Body or hand keypoint data:
====================

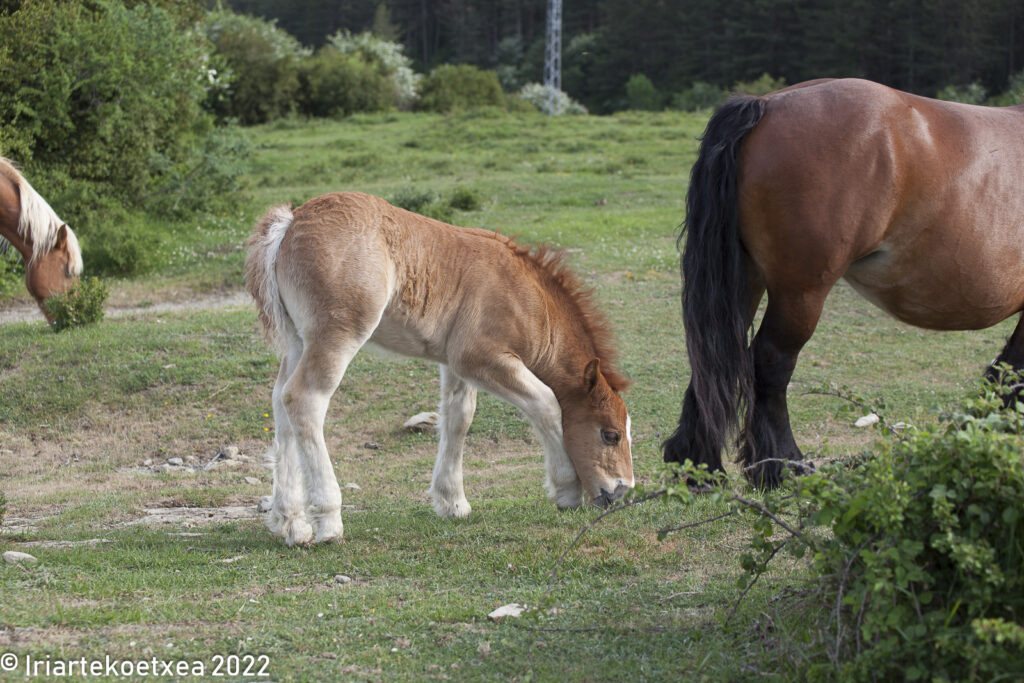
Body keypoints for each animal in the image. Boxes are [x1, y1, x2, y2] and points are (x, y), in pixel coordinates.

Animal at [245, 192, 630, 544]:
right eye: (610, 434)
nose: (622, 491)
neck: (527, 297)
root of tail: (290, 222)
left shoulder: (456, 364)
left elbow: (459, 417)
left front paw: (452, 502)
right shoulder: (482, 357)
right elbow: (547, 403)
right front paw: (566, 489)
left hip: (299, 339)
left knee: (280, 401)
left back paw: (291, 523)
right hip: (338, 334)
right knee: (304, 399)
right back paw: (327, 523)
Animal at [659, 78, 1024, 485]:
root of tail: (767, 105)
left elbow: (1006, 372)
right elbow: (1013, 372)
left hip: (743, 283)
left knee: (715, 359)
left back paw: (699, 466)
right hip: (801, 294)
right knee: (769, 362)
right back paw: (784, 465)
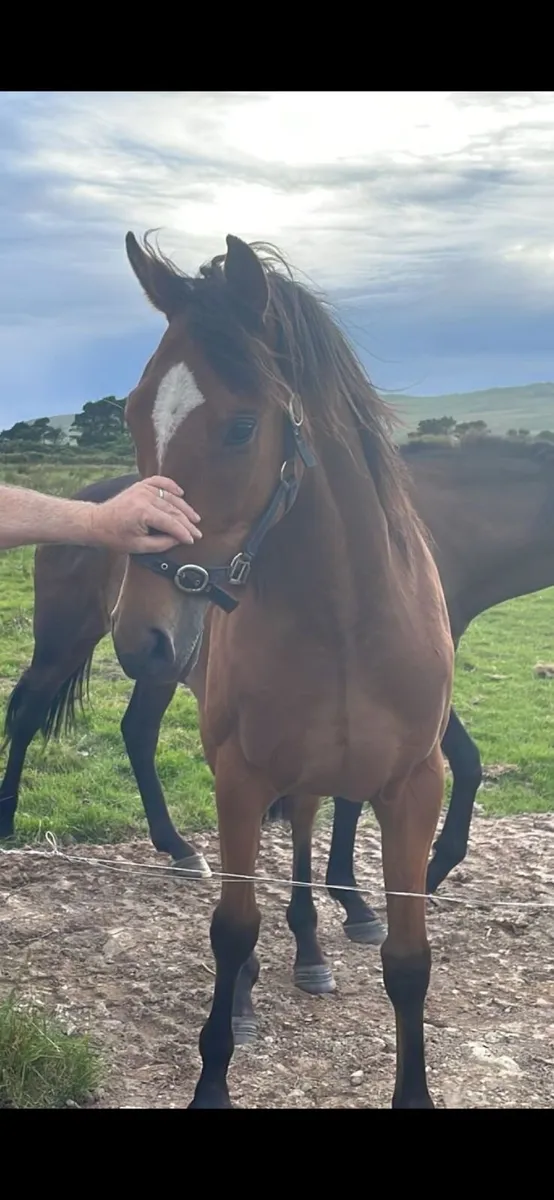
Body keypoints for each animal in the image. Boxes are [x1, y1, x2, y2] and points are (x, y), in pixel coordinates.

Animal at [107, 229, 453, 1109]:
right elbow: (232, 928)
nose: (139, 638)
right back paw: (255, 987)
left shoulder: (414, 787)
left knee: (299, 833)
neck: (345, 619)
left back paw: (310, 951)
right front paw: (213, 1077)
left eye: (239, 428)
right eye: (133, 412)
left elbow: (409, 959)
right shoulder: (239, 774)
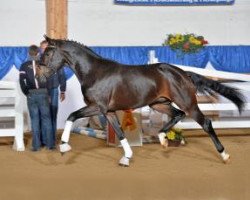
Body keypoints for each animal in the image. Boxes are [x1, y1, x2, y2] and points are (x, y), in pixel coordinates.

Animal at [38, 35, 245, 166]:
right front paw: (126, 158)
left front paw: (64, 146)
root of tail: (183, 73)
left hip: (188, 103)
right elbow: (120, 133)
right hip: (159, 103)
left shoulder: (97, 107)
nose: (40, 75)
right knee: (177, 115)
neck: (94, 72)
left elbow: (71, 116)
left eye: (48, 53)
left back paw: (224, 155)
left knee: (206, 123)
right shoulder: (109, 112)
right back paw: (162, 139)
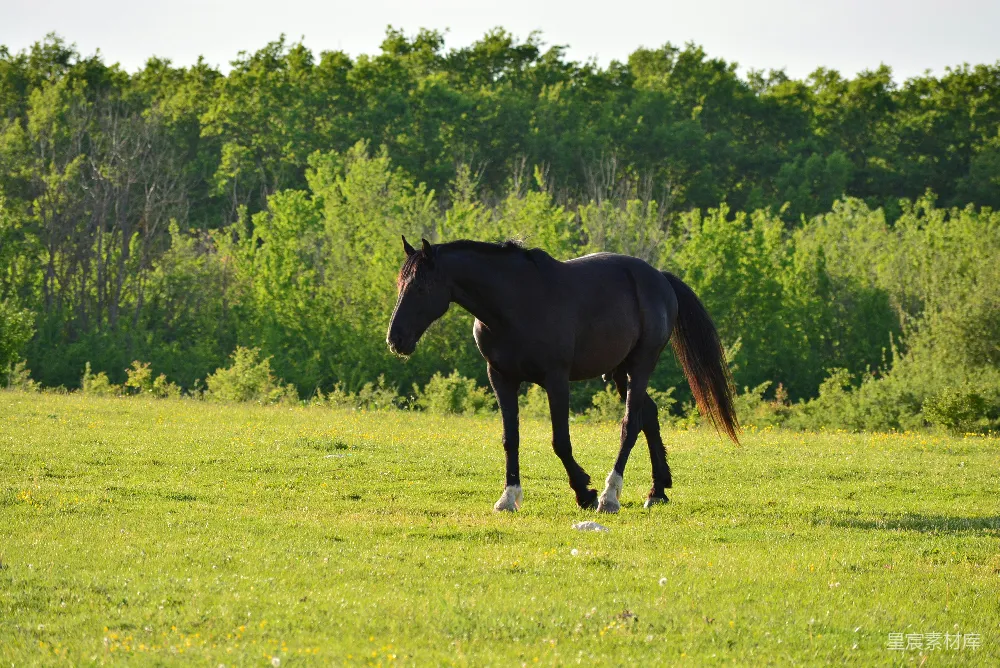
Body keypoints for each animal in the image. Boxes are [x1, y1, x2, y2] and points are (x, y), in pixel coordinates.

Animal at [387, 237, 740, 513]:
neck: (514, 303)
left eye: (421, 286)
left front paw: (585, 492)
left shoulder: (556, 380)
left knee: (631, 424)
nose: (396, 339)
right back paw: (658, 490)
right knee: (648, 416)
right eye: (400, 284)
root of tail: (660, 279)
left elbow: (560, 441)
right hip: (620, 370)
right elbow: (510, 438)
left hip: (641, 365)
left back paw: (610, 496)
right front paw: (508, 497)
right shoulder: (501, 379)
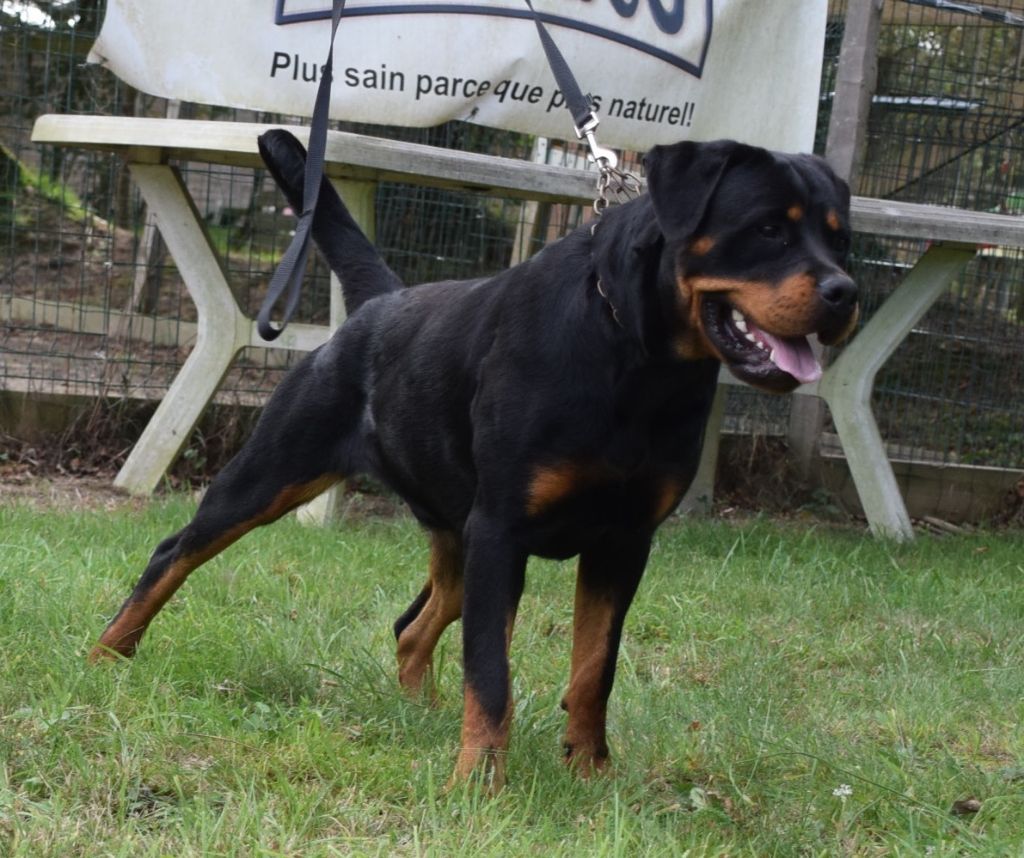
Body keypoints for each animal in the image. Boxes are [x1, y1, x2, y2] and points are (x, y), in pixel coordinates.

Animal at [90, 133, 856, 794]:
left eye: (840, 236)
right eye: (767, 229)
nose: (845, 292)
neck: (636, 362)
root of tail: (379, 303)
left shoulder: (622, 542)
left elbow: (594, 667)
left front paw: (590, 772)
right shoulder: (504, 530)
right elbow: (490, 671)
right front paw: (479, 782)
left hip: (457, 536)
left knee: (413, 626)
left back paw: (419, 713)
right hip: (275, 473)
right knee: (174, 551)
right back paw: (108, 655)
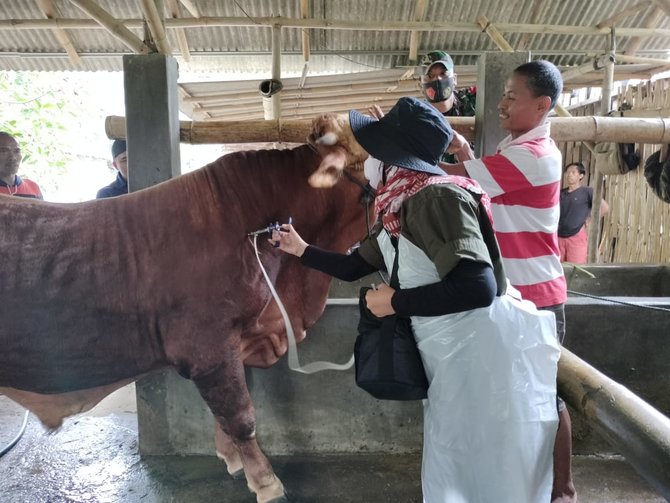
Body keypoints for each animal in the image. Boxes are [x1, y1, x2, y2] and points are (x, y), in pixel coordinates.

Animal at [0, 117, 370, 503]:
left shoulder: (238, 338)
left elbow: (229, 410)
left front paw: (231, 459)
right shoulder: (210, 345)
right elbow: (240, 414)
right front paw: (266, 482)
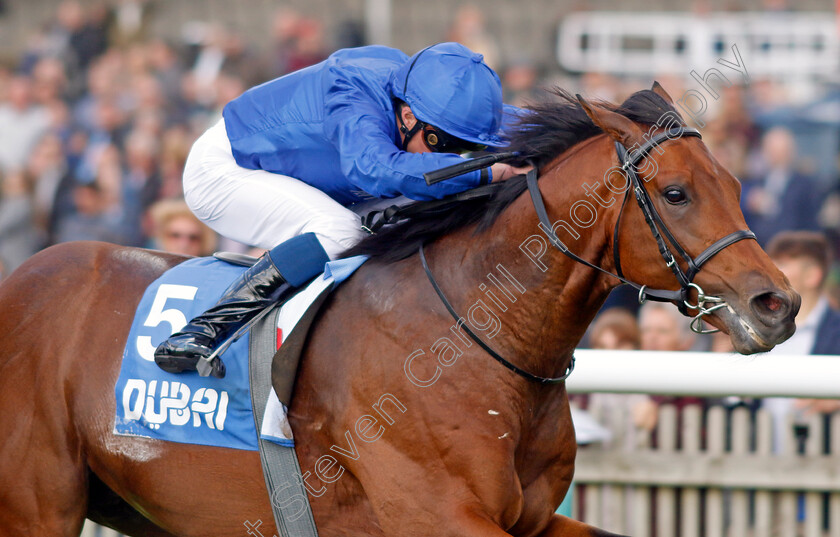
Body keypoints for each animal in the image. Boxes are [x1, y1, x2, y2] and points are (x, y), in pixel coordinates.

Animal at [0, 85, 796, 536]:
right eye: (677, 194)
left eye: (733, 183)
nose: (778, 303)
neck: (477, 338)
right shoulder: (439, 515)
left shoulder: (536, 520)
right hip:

====================

Would you set down only the lines above from the line with "left hip: (743, 283)" to the line with "nose: (396, 339)", both included, exactly as they stand and without the pictures?

left hip: (743, 283)
left knee: (715, 359)
left back paw: (699, 466)
right hip: (801, 294)
right knee: (769, 362)
right back paw: (784, 465)
Body keypoints for each animal in the image. Boxes are [x1, y1, x2, y2] and points are (x, y), in pixel coordinates.

Animal at [107, 229, 453, 1109]:
right elbow: (232, 928)
nose: (139, 638)
right back paw: (255, 987)
left shoulder: (414, 787)
left knee: (299, 833)
neck: (345, 619)
left back paw: (310, 951)
right front paw: (213, 1077)
left eye: (239, 428)
right eye: (133, 412)
left elbow: (409, 959)
right shoulder: (239, 774)
Body keypoints for each animal in the image. Boxes are [x1, y1, x2, y2] and points are (x, y), in pixel coordinates.

Animal at [38, 35, 245, 166]:
right front paw: (126, 158)
left front paw: (64, 146)
root of tail: (183, 73)
left hip: (188, 103)
right elbow: (120, 133)
right hip: (159, 103)
left shoulder: (97, 107)
nose: (40, 75)
right knee: (177, 115)
neck: (94, 72)
left elbow: (71, 116)
left eye: (48, 53)
left back paw: (224, 155)
left knee: (206, 123)
right shoulder: (109, 112)
right back paw: (162, 139)
Body keypoints for each animal in the image. Boxes are [x1, y1, x2, y2] and points are (x, y), in pixel coordinates.

Animal at [387, 237, 740, 513]:
neck: (514, 303)
left eye: (421, 286)
left front paw: (585, 492)
left shoulder: (556, 380)
left knee: (631, 424)
nose: (396, 339)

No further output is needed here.